Task requirements: Go through the material below and report how many lines contain "scipy". Give only the number.

Source material:
Content starts
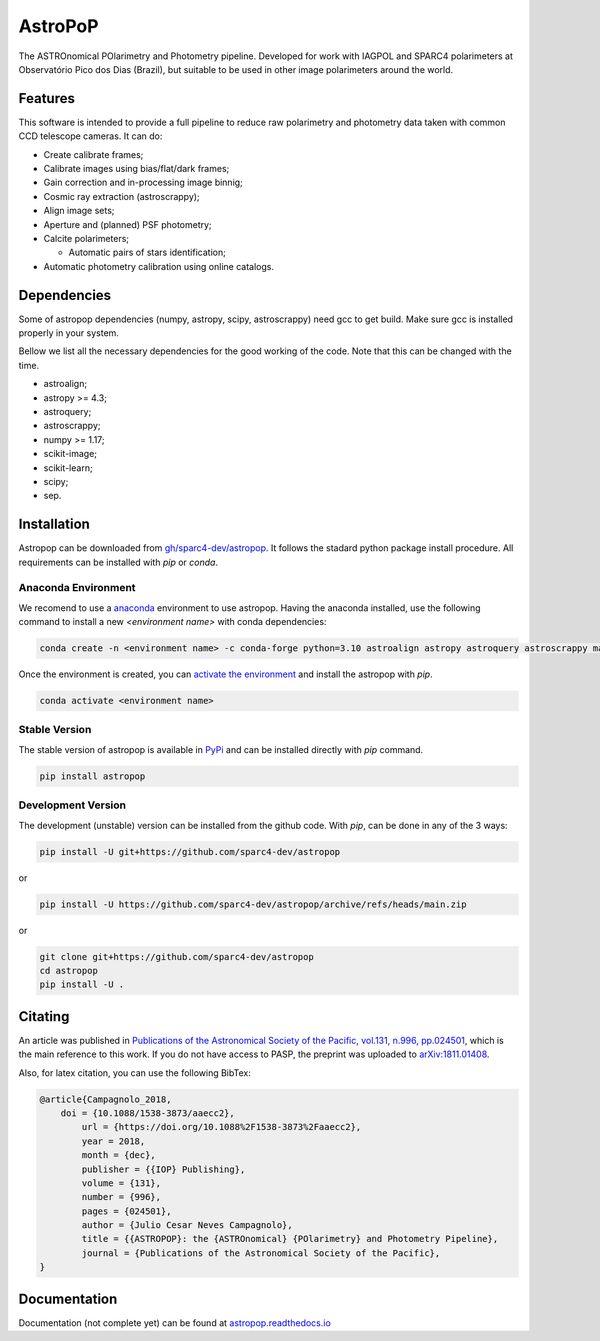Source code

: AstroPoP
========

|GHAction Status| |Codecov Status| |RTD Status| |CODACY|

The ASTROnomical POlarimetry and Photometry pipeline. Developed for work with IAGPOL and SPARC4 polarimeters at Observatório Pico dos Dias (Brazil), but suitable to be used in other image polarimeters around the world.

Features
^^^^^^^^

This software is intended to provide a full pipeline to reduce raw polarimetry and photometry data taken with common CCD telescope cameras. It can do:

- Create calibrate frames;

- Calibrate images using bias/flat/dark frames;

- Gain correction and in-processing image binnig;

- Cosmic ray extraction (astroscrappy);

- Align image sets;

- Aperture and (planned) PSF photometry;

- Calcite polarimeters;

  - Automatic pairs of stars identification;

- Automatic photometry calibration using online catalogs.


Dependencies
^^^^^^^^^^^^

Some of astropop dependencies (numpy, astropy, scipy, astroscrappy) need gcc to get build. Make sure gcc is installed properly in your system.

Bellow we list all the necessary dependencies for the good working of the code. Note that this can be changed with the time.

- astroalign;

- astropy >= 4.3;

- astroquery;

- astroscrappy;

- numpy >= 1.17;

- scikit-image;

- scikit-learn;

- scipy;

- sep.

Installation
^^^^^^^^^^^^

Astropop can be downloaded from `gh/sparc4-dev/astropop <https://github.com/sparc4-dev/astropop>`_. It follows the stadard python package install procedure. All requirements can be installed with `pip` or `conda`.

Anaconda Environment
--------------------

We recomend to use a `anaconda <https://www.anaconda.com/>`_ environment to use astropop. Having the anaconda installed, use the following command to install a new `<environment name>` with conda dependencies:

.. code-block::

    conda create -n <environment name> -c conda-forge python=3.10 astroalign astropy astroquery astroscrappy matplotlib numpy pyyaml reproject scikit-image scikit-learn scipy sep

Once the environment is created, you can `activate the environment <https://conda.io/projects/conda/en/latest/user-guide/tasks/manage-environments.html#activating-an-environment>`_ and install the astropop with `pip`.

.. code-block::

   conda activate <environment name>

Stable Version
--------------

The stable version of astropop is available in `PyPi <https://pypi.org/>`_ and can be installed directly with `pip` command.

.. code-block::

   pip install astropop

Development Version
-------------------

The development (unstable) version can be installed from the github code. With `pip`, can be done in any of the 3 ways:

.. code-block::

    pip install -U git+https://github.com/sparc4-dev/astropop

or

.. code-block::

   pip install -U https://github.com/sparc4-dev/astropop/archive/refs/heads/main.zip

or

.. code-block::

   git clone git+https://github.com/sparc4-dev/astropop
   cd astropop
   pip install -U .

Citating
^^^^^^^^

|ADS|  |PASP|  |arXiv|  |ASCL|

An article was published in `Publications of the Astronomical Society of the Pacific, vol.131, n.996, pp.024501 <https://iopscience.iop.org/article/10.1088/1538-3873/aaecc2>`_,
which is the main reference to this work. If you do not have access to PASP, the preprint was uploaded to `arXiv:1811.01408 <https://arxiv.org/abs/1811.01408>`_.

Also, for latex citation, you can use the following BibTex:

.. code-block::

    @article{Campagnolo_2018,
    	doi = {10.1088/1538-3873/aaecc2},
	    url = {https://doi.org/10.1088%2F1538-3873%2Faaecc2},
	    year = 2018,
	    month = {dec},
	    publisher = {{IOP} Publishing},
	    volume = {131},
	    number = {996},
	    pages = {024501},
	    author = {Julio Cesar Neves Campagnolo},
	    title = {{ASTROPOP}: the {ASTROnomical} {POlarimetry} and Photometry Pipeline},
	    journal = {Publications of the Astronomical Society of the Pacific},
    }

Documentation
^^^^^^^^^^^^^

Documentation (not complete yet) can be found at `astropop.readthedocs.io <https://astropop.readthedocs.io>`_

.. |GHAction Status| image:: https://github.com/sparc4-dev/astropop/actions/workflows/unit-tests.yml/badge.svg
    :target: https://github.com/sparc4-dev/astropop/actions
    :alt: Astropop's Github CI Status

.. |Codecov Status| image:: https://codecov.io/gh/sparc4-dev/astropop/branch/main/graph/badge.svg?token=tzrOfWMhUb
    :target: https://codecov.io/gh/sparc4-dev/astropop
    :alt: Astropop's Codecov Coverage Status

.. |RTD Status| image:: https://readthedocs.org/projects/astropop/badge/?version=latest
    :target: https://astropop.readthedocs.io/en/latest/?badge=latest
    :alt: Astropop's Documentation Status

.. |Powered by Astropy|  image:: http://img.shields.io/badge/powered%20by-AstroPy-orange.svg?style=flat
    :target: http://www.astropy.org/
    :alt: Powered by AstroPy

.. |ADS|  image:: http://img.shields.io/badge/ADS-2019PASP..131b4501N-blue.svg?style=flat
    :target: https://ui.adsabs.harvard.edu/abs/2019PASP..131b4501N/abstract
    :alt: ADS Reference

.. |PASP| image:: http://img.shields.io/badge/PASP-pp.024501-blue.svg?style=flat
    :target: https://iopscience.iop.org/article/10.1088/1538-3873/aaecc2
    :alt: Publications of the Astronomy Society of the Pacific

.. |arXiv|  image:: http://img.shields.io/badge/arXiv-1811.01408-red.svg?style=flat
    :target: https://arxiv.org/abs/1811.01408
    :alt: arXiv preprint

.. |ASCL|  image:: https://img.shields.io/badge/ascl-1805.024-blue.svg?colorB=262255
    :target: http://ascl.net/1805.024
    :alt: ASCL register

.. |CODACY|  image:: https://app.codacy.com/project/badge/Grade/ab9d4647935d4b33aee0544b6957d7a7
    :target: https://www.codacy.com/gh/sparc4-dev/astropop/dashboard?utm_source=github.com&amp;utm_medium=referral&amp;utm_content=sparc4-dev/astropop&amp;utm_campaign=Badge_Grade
Content ends
Task answer: 3